The university continues to use the Dairy Barn.

 

Prospect Farm/ Hoard's Dairyman Farm
Jefferson County

William Dempster Hoard acquired Prospect Farm in 1899 and used it as a laboratory for testing the practices promoted in his magazine, Hoard's Dairyman. Hoard advocated using alfalfa as a dairy feed, maintaining a cow census and registering dairy herds to track milk production. Hoard's magazine also encouraged improvements to the silo and the use of silage as a feed source. He further worked on the eradication of milk-borne tuberculosis.

Hoard was born in Stockbridge, N.Y., in 1836 and migrated to Wisconsin in 1857. After serving in the Civil War, Hoard launched several business ventures, finally settling on newspaper publishing. He began the Jefferson County Union in Lake Mills in 1870. Three years later, he and the newspaper moved to Fort Atkinson. In 1885 he founded Hoard's Dairyman. Hoard was elected governor in 1888 and fought against the adulteration of food.

William Hoard died in 1918. His son, Frank Ward Hoard, who became the business manager of their publishing business in 1890, succeeded him in his work. Frank, with the help of his brothers, Halbert and Arthur, built Hoard's Dairyman into a national magazine.

The property is not open to the public; please respect the privacy of its owners.

Reading Room
Reading Room, State Historical Society of Wisconsin
Dane County, built 1896-1900.

State Historical Society of Wisconsin
Dane County
State Historical Society of Wisconsin 816 State St., Madison, Dane County Architect: Ferry and Clas Date of Construction: 1896-1900 Located at the west end of State Street in Madison, the State Historical Society's imposing headquarters building is one of Wisconsin's finest Neo-Classical Revival style designs. It also houses one of the nation's greatest collections of materials related to American history. The State Historical Society was founded in 1846, two years before statehood was granted, and in the next 50 years evolved from a single bookcase in the office of its first director into an important museum and library and a nationally known center of scholarship and historical research.

By 1896, the Society's collections had grown to the point where a new home was needed. Because the University of Wisconsin's library collection was in a similar condition, the state Legislature decided to house the two institutions in a single new building. A nationwide design competition was held, and the winner was the Milwaukee architectural firm of Ferry and Clas, which had just won a similar competition two years before with their design for the Milwaukee Public Library.

__Record set__.

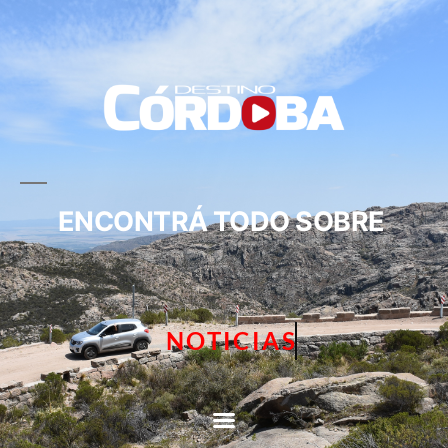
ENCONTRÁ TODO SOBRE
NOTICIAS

* * *

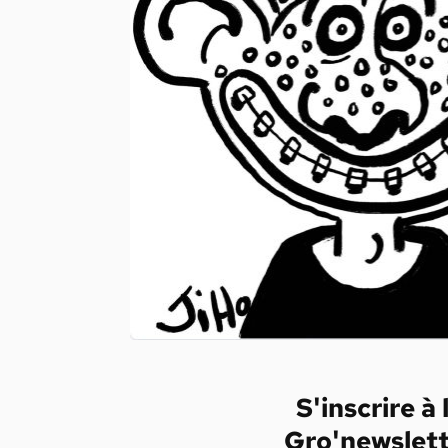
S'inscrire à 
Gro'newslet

---

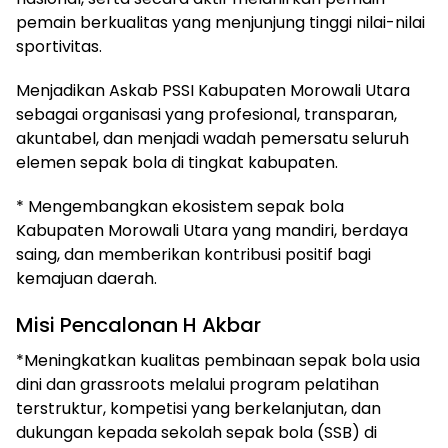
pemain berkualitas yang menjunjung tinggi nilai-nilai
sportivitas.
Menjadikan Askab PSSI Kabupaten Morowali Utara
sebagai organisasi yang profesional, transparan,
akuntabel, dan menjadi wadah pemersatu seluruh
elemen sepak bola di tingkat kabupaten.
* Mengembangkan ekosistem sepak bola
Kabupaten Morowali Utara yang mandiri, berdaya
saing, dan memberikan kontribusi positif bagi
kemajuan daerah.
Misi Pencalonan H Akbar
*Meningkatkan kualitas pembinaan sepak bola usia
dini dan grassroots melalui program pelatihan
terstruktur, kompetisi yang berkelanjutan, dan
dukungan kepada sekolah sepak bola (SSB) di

__Your tasks__.
A - In the passage on Wisconsin historic sites, copy the text word for word, starting at "William Hoard died" and ending after "of its owners.".
B - Can you continue the passage on Wisconsin historic sites from its last sentence?

__Responses by task__.
A -
William Hoard died in 1918. His son, Frank Ward Hoard, who became the business manager of their publishing business in 1890, succeeded him in his work. Frank, with the help of his brothers, Halbert and Arthur, built Hoard's Dairyman into a national magazine.

The property is not open to the public; please respect the privacy of its owners.

B -
Completed in 1900 at a cost of $1 million, the new State Historical Society was the most expensive structure built by the state up to that date. Its colonnaded exterior is clad entirely in carved Bedford limestone. The centerpiece of the interior is the main reading room, a huge space that rises two full stories in height and which is reached by two broad marble staircases at either end of the building. When the university library moved into the new Memorial Library in 1952, the State Historical Society took over the whole building. The building is open to the public Monday through Saturday during scheduled library hours.

John R. Commons House
John R. Commons House
Dane County, built 1913.

John R. Commons House
Dane County
John and Ella Commons named their hilltop bungalow "Hocheera," a Winnebago word meaning "welcome." When the house was built in 1913, it was in the midst of farmland, well beyond the limits of the city of Madison. The frame building is sheathed with shingles on its upper story, while the first floor is covered with stucco. The most prominent feature of the house is a 40-foot-long porch across the northeast side of the house, whose pentagonal openings provide a view of Lake Mendota in the distance. The house is the single largest residence designed by amateur Madison architect Cora Tuttle, who is credited with introducing the style to the city.

The house is notable for its association with John Commons (1863-1945). Commons was an architect of progressive social legislation, a pioneer in the fields of labor history and labor relations economics, and an inspirational teacher to a generation of economics students. In 1904 he came to teach at the University of Wisconsin and remained on the faculty for 30 years. Commons' legislative and public policy contributions were the result of the relationship between the university and the Progressive Party administration of Governor Robert La Follette.

The house is a private residence and is not open to the public. Please respect the privacy of the owners.